** Given information follows **

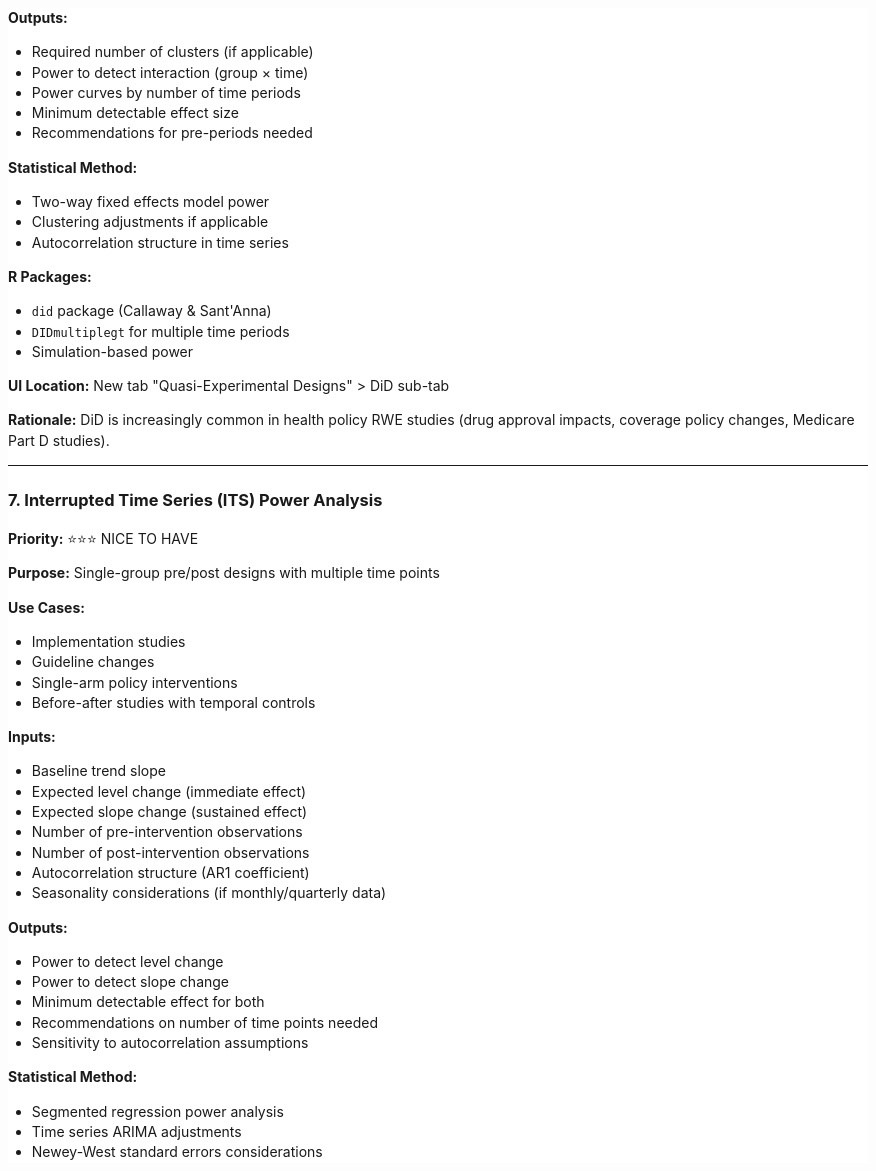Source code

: **Outputs:**
- Required number of clusters (if applicable)
- Power to detect interaction (group × time)
- Power curves by number of time periods
- Minimum detectable effect size
- Recommendations for pre-periods needed

**Statistical Method:**
- Two-way fixed effects model power
- Clustering adjustments if applicable
- Autocorrelation structure in time series

**R Packages:**
- `did` package (Callaway & Sant'Anna)
- `DIDmultiplegt` for multiple time periods
- Simulation-based power

**UI Location:** New tab "Quasi-Experimental Designs" > DiD sub-tab

**Rationale:** DiD is increasingly common in health policy RWE studies (drug approval impacts, coverage policy changes, Medicare Part D studies).

---

### 7. Interrupted Time Series (ITS) Power Analysis

**Priority:** ⭐⭐⭐ NICE TO HAVE

**Purpose:** Single-group pre/post designs with multiple time points

**Use Cases:**
- Implementation studies
- Guideline changes
- Single-arm policy interventions
- Before-after studies with temporal controls

**Inputs:**
- Baseline trend slope
- Expected level change (immediate effect)
- Expected slope change (sustained effect)
- Number of pre-intervention observations
- Number of post-intervention observations
- Autocorrelation structure (AR1 coefficient)
- Seasonality considerations (if monthly/quarterly data)

**Outputs:**
- Power to detect level change
- Power to detect slope change
- Minimum detectable effect for both
- Recommendations on number of time points needed
- Sensitivity to autocorrelation assumptions

**Statistical Method:**
- Segmented regression power analysis
- Time series ARIMA adjustments
- Newey-West standard errors considerations
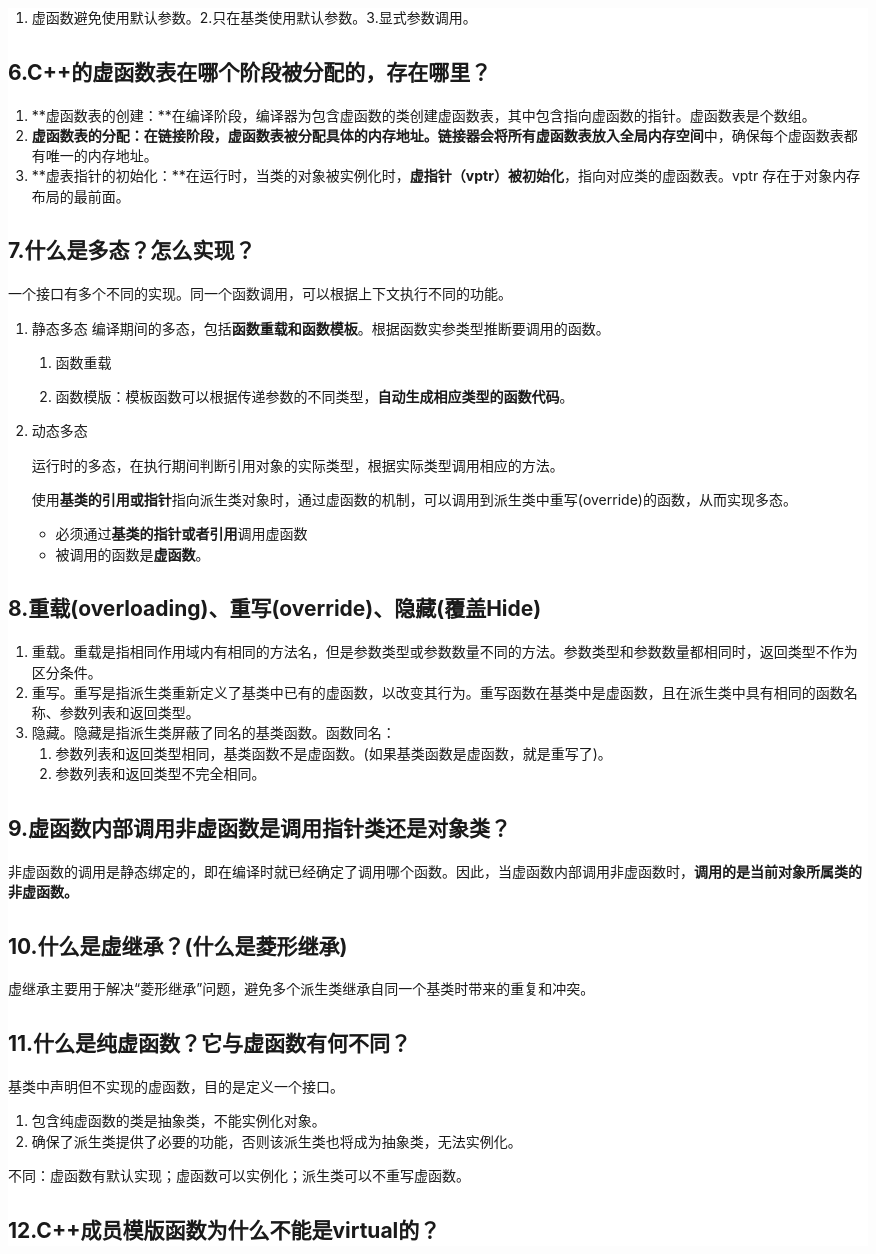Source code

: 1. 虚函数避免使用默认参数。2.只在基类使用默认参数。3.显式参数调用。

## 6.C++的虚函数表在哪个阶段被分配的，存在哪里？

1. **虚函数表的创建：**在编译阶段，编译器为包含虚函数的类创建虚函数表，其中包含指向虚函数的指针。虚函数表是个数组。
2. **虚函数表的分配：**在链接阶段，**虚函数表被分配具体的内存地址**。链接器会将所有虚函数表放入**全局内存空间**中，确保每个虚函数表都有唯一的内存地址。
3. **虚表指针的初始化：**在运行时，当类的对象被实例化时，**虚指针（vptr）被初始化**，指向对应类的虚函数表。vptr 存在于对象内存布局的最前面。

## 7.什么是多态？怎么实现？

一个接口有多个不同的实现。同一个函数调用，可以根据上下文执行不同的功能。

1. 静态多态
   编译期间的多态，包括**函数重载和函数模板**。根据函数实参类型推断要调用的函数。

   1. 函数重载

   2. 函数模版：模板函数可以根据传递参数的不同类型，**自动生成相应类型的函数代码**。

2. 动态多态

   运行时的多态，在执行期间判断引用对象的实际类型，根据实际类型调用相应的方法。

   使用**基类的引用或指针**指向派生类对象时，通过虚函数的机制，可以调用到派生类中重写(override)的函数，从而实现多态。

   - 必须通过**基类的指针或者引用**调用虚函数
   - 被调用的函数是**虚函数**。

## 8.重载(overloading)、重写(override)、隐藏(覆盖Hide)

1. 重载。重载是指相同作用域内有相同的方法名，但是参数类型或参数数量不同的方法。参数类型和参数数量都相同时，返回类型不作为区分条件。
2. 重写。重写是指派生类重新定义了基类中已有的虚函数，以改变其行为。重写函数在基类中是虚函数，且在派生类中具有相同的函数名称、参数列表和返回类型。
3. 隐藏。隐藏是指派生类屏蔽了同名的基类函数。函数同名：
   1. 参数列表和返回类型相同，基类函数不是虚函数。(如果基类函数是虚函数，就是重写了)。
   2. 参数列表和返回类型不完全相同。

## 9.虚函数内部调用非虚函数是调用指针类还是对象类？

非虚函数的调用是静态绑定的，即在编译时就已经确定了调用哪个函数。因此，当虚函数内部调用非虚函数时，**调用的是当前对象所属类的非虚函数。**

## 10.什么是虚继承？(什么是菱形继承)

虚继承主要用于解决“菱形继承”问题，避免多个派生类继承自同一个基类时带来的重复和冲突。

## 11.什么是纯虚函数？它与虚函数有何不同？

基类中声明但不实现的虚函数，目的是定义一个接口。

1. 包含纯虚函数的类是抽象类，不能实例化对象。
2. 确保了派生类提供了必要的功能，否则该派生类也将成为抽象类，无法实例化。

不同：虚函数有默认实现；虚函数可以实例化；派生类可以不重写虚函数。

## 12.C++成员模版函数为什么不能是virtual的？
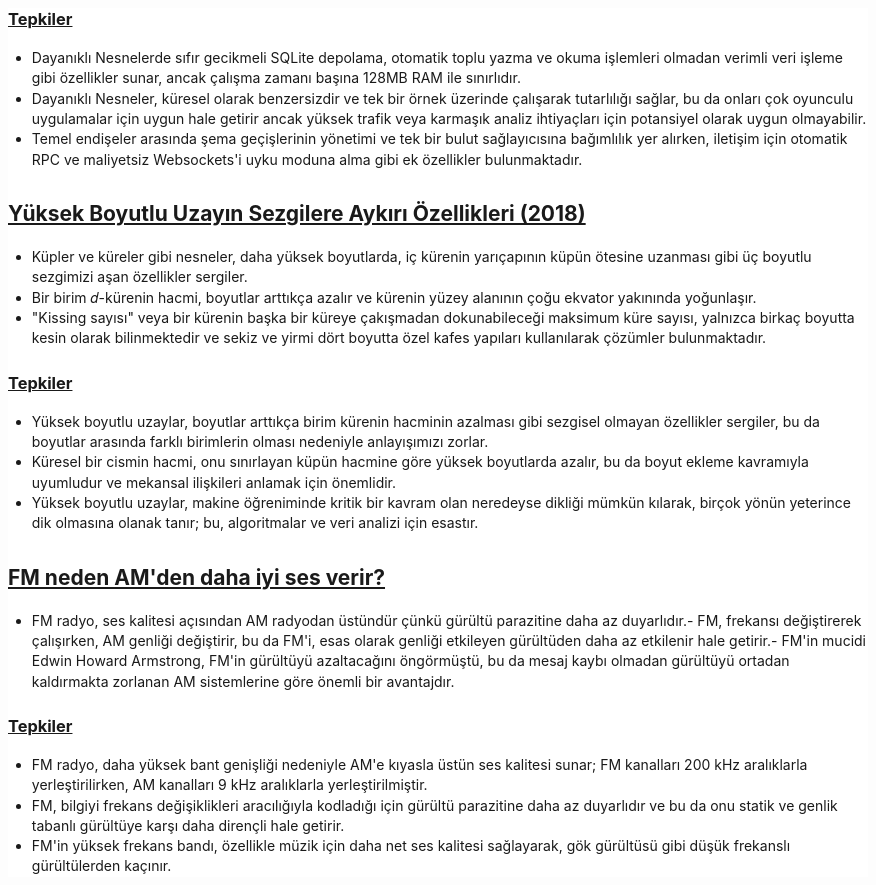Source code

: ### [Tepkiler](https://news.ycombinator.com/item?id=41832547)

- Dayanıklı Nesnelerde sıfır gecikmeli SQLite depolama, otomatik toplu yazma ve okuma işlemleri olmadan verimli veri işleme gibi özellikler sunar, ancak çalışma zamanı başına 128MB RAM ile sınırlıdır.
- Dayanıklı Nesneler, küresel olarak benzersizdir ve tek bir örnek üzerinde çalışarak tutarlılığı sağlar, bu da onları çok oyunculu uygulamalar için uygun hale getirir ancak yüksek trafik veya karmaşık analiz ihtiyaçları için potansiyel olarak uygun olmayabilir.
- Temel endişeler arasında şema geçişlerinin yönetimi ve tek bir bulut sağlayıcısına bağımlılık yer alırken, iletişim için otomatik RPC ve maliyetsiz Websockets'i uyku moduna alma gibi ek özellikler bulunmaktadır.

## [Yüksek Boyutlu Uzayın Sezgilere Aykırı Özellikleri (2018)](https://people.eecs.berkeley.edu/~jrs/highd/)

- Küpler ve küreler gibi nesneler, daha yüksek boyutlarda, iç kürenin yarıçapının küpün ötesine uzanması gibi üç boyutlu sezgimizi aşan özellikler sergiler.
- Bir birim 𝑑-kürenin hacmi, boyutlar arttıkça azalır ve kürenin yüzey alanının çoğu ekvator yakınında yoğunlaşır.
- "Kissing sayısı" veya bir kürenin başka bir küreye çakışmadan dokunabileceği maksimum küre sayısı, yalnızca birkaç boyutta kesin olarak bilinmektedir ve sekiz ve yirmi dört boyutta özel kafes yapıları kullanılarak çözümler bulunmaktadır.

### [Tepkiler](https://news.ycombinator.com/item?id=41831617)

- Yüksek boyutlu uzaylar, boyutlar arttıkça birim kürenin hacminin azalması gibi sezgisel olmayan özellikler sergiler, bu da boyutlar arasında farklı birimlerin olması nedeniyle anlayışımızı zorlar.
- Küresel bir cismin hacmi, onu sınırlayan küpün hacmine göre yüksek boyutlarda azalır, bu da boyut ekleme kavramıyla uyumludur ve mekansal ilişkileri anlamak için önemlidir.
- Yüksek boyutlu uzaylar, makine öğreniminde kritik bir kavram olan neredeyse dikliği mümkün kılarak, birçok yönün yeterince dik olmasına olanak tanır; bu, algoritmalar ve veri analizi için esastır.

## [FM neden AM'den daha iyi ses verir?](https://www.johndcook.com/blog/2024/10/13/why-does-fm-sound-better-than-am/)

- FM radyo, ses kalitesi açısından AM radyodan üstündür çünkü gürültü parazitine daha az duyarlıdır.- FM, frekansı değiştirerek çalışırken, AM genliği değiştirir, bu da FM'i, esas olarak genliği etkileyen gürültüden daha az etkilenir hale getirir.- FM'in mucidi Edwin Howard Armstrong, FM'in gürültüyü azaltacağını öngörmüştü, bu da mesaj kaybı olmadan gürültüyü ortadan kaldırmakta zorlanan AM sistemlerine göre önemli bir avantajdır.

### [Tepkiler](https://news.ycombinator.com/item?id=41832302)

- FM radyo, daha yüksek bant genişliği nedeniyle AM'e kıyasla üstün ses kalitesi sunar; FM kanalları 200 kHz aralıklarla yerleştirilirken, AM kanalları 9 kHz aralıklarla yerleştirilmiştir.
- FM, bilgiyi frekans değişiklikleri aracılığıyla kodladığı için gürültü parazitine daha az duyarlıdır ve bu da onu statik ve genlik tabanlı gürültüye karşı daha dirençli hale getirir.
- FM'in yüksek frekans bandı, özellikle müzik için daha net ses kalitesi sağlayarak, gök gürültüsü gibi düşük frekanslı gürültülerden kaçınır.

** End of Given information **

**Exercise instructions:**
Search the entries above for "adjustments". Return every line that has it.

**Finished exercise:**
- Clustering adjustments if applicable
- Time series ARIMA adjustments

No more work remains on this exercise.